[[ Data for this exercise, beginning ]]

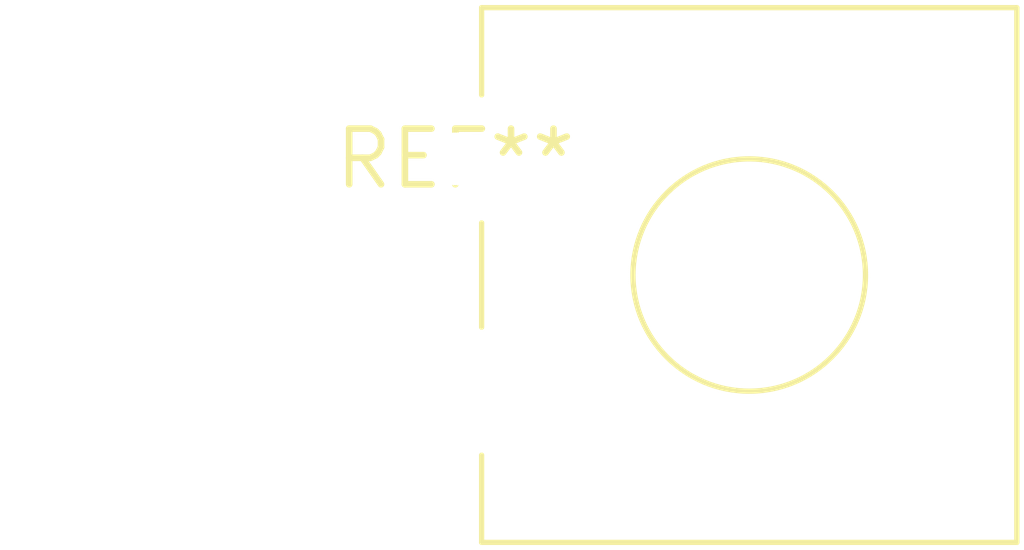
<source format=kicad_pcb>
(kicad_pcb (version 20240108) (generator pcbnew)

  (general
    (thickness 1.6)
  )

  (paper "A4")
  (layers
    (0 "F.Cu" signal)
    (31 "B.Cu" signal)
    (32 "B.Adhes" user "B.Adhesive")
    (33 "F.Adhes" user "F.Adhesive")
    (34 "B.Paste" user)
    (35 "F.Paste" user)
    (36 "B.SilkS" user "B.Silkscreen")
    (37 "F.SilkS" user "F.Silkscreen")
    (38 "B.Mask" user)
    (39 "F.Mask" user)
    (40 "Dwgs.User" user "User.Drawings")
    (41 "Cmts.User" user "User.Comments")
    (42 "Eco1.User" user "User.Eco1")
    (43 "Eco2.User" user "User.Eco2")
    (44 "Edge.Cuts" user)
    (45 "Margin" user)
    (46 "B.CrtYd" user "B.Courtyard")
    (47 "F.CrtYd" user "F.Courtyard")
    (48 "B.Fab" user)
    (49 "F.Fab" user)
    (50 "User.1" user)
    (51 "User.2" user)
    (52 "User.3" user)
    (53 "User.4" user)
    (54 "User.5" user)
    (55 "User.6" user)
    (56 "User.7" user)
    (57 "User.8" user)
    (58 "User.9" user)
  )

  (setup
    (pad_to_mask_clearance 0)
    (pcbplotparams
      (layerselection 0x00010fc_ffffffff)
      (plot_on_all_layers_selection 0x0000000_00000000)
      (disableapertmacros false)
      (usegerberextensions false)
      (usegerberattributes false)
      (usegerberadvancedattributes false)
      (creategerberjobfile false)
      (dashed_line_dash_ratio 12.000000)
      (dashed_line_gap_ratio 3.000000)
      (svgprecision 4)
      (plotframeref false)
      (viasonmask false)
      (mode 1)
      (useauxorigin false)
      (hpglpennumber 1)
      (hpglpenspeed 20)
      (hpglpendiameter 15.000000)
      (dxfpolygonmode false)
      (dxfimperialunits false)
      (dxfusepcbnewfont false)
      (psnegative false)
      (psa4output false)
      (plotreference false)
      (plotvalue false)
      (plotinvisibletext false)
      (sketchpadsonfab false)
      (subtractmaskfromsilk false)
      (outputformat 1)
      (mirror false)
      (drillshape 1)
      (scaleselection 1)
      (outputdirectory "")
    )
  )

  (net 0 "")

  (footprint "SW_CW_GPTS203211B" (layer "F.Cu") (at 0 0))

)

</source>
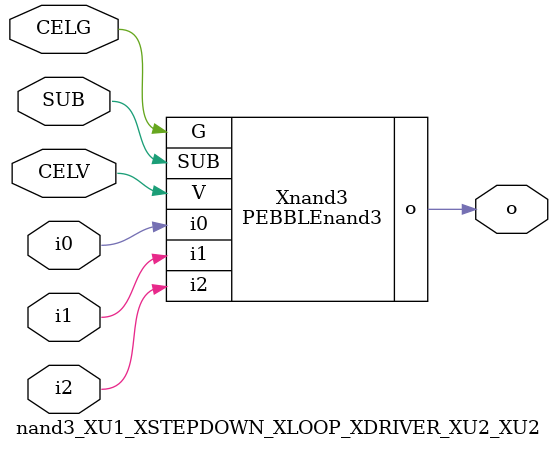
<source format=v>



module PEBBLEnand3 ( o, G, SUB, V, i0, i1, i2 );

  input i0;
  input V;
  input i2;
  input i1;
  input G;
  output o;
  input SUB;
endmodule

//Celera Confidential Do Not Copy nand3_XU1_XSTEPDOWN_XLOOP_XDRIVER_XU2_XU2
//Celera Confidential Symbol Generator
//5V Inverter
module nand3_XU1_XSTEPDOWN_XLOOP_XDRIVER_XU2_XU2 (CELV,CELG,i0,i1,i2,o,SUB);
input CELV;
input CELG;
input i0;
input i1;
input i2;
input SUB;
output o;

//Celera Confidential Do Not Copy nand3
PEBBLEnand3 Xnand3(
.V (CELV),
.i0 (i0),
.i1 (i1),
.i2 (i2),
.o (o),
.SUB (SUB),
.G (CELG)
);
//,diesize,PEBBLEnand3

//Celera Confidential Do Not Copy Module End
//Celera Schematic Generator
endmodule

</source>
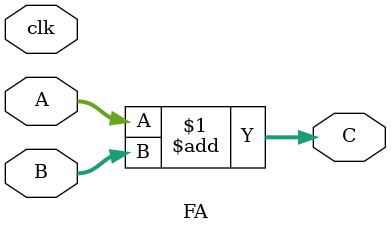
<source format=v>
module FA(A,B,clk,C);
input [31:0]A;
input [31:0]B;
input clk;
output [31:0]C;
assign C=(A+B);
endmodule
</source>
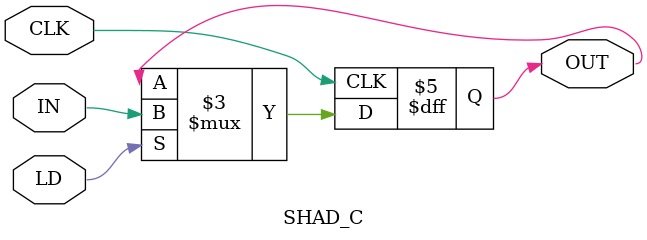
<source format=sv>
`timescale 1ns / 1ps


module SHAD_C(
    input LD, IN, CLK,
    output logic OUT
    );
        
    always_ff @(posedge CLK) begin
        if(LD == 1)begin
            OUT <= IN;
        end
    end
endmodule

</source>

[[ Data for this exercise, end ]]

Task statement:
Would you retype the lines of the data above, from the one holding "output logic OUT" through its final line, exactly and without adding any other line?

Answer for the task:
    output logic OUT
    );
        
    always_ff @(posedge CLK) begin
        if(LD == 1)begin
            OUT <= IN;
        end
    end
endmodule

</source>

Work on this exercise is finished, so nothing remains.